In terms of functionality and/or results, is the last jig the same as the first two? I like the last one and I see no way that it can't be made to give the same results as the first two. When you see these from Woodpecker [Incra jig] or Rockler, aren't they just a different style of angle cutting device? The last one seems to be more versatile and more fun for me to build. Obviously, it isn't as convenient as haveing scribed off divisions of angles but it certainly appears to me that it can achieve any angle and be made to accept any number of accessories. 
I was going to make it an attachment for my sled but if I ever get this router as a jointer business down to more practically mill runners, I'll just make it another sled; a sled board.
Please give your insight into this before I start going to town.
Thank you for your assistance and help


----------



## jusfine (May 22, 2010)

You may have a greater range with the arc on the first one, but do you need it?

I would go to town if I were you!

All the Best!


----------



## waho6o9 (May 6, 2011)

I would incorporate some sort of hold downs to keep your stock from moving when it's being cut.

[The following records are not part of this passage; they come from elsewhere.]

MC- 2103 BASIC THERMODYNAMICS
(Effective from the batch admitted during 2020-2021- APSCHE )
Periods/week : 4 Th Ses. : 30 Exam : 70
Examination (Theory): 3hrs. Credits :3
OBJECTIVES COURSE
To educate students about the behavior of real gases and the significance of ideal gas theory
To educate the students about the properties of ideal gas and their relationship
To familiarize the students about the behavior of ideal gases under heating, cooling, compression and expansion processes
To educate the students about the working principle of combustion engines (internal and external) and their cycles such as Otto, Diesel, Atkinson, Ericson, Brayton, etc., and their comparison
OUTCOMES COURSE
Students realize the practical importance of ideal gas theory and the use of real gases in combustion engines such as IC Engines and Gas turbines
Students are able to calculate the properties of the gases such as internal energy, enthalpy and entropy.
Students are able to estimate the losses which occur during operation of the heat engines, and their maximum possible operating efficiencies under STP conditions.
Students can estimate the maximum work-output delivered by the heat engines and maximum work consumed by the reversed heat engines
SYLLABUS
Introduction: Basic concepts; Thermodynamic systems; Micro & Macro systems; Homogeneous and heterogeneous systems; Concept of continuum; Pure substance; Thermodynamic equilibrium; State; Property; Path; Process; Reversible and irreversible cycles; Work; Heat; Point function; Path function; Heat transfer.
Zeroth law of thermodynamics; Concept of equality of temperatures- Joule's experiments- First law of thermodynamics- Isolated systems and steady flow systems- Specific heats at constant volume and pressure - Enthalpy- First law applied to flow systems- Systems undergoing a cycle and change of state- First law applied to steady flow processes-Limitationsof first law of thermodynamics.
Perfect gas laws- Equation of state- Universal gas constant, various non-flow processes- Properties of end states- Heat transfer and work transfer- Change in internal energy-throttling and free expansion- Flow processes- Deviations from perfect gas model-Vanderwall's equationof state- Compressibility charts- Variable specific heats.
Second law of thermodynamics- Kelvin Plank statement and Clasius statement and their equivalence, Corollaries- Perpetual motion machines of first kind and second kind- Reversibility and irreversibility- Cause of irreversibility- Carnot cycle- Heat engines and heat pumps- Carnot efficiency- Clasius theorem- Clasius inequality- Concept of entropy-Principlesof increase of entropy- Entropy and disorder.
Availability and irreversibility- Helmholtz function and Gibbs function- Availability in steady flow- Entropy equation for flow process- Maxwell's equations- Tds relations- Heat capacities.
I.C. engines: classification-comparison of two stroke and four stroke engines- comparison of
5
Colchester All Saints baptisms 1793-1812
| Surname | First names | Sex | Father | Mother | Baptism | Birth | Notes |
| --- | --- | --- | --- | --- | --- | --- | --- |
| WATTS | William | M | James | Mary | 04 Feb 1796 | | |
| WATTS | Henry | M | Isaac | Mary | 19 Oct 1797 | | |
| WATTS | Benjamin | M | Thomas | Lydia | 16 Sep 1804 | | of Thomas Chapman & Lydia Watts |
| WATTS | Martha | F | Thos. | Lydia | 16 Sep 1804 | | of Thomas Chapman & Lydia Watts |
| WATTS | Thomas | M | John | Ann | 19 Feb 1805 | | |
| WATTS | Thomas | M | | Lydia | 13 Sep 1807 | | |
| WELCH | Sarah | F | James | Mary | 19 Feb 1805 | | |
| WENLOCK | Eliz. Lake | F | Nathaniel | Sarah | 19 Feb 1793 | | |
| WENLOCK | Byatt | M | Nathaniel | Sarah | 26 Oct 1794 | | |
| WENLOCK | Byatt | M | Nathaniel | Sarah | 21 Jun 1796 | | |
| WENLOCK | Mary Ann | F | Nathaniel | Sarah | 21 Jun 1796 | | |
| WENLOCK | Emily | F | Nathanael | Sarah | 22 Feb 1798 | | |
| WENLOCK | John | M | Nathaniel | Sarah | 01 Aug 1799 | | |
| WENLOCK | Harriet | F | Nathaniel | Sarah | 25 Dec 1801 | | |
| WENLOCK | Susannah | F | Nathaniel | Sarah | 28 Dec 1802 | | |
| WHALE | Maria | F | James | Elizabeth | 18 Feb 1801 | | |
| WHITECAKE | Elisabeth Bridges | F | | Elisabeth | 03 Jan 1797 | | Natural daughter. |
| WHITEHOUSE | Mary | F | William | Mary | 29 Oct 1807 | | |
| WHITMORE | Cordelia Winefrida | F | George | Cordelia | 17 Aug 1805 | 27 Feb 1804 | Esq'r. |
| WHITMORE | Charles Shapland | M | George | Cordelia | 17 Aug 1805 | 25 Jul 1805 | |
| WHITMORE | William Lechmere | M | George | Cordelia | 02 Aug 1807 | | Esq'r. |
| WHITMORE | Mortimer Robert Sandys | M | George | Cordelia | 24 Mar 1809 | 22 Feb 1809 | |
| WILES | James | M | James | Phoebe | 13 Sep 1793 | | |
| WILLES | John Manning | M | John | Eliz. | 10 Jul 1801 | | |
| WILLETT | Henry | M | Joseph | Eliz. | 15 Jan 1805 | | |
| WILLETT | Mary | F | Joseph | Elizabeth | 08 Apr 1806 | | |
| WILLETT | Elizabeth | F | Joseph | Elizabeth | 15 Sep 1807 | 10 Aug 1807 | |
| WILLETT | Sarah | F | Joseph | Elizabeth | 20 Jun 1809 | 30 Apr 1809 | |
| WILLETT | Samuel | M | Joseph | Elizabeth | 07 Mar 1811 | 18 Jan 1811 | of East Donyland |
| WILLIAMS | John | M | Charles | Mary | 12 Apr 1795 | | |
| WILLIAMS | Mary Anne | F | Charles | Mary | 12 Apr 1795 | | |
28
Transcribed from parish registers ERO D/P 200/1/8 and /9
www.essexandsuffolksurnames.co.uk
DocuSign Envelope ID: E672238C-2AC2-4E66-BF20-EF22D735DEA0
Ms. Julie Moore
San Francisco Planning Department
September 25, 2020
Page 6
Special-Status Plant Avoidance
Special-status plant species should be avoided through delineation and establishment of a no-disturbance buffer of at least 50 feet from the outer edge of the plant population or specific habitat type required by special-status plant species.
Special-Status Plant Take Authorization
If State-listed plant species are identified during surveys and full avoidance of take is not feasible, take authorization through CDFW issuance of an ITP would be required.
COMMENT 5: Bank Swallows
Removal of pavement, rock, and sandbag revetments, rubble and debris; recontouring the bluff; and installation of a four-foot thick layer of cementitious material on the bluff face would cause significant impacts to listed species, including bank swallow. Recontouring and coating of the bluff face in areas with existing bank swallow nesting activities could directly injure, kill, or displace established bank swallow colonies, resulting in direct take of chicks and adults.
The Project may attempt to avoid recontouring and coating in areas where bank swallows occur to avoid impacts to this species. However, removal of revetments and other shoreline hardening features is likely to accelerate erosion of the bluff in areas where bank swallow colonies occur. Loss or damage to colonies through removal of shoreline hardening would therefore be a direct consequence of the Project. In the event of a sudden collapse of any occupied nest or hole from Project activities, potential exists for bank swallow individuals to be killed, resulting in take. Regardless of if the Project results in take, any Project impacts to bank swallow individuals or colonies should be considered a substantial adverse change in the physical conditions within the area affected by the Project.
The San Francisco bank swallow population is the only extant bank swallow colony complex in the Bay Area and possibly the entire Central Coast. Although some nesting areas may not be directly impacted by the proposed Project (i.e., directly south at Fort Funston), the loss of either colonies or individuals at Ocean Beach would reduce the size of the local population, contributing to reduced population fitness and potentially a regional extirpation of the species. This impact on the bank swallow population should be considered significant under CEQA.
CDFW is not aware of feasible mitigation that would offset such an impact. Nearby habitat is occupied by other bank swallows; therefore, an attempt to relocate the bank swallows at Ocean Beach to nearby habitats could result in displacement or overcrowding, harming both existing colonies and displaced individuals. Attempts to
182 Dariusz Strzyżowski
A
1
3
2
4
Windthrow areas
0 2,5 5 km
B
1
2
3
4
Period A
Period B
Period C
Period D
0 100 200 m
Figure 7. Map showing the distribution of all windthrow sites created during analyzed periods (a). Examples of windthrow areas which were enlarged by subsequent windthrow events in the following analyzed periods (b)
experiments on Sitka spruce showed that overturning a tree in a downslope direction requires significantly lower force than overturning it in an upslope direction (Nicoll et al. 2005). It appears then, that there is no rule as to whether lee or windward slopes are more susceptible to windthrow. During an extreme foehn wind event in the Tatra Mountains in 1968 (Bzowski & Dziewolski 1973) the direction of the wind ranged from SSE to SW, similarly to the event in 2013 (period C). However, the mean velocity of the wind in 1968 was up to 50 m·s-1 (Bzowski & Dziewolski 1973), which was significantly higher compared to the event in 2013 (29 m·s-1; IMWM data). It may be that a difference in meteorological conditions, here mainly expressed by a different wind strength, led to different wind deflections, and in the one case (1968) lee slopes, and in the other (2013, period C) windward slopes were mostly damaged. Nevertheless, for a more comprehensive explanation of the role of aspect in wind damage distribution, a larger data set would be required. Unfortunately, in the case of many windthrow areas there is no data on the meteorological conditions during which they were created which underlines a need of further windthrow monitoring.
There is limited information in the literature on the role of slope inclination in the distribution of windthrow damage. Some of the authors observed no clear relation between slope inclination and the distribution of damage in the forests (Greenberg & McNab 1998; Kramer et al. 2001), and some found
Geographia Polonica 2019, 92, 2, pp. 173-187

Other than that, have at it.


----------



## nikko18 (Jan 12, 2011)

I would think the third would be harder to set to square. The first two you have only 1 degree of freedom, so just a stop will set it.


----------



## Metrotek (Jan 19, 2011)

I can scribe lines of different angles on it for rapidly setting it correct.
You are definitely right about the hold downs because even with a fixed fixture the saw attempts to draw the material into itself. I was thinking about the style of clamps with some modification, in the photos included herein.


----------



## blackcherry (Dec 7, 2007)

Technical the same, but as far as repeatability goes the first two will smoke you every time as well as changing angles back and forth. But hay you save yourself some coin in exchange for time spent working.


----------



## KentS (May 27, 2009)

Without a doubt I would go with the second sled--oh wait, I did!

They basically all do the same thing. It depends on how far you want to go with the build. I use the angled fence only for odd stuff. I use this sled more for larger pieces at 90 degress. When I am doing 45's, I have 2 other sleds, depending on what I am doing.


----------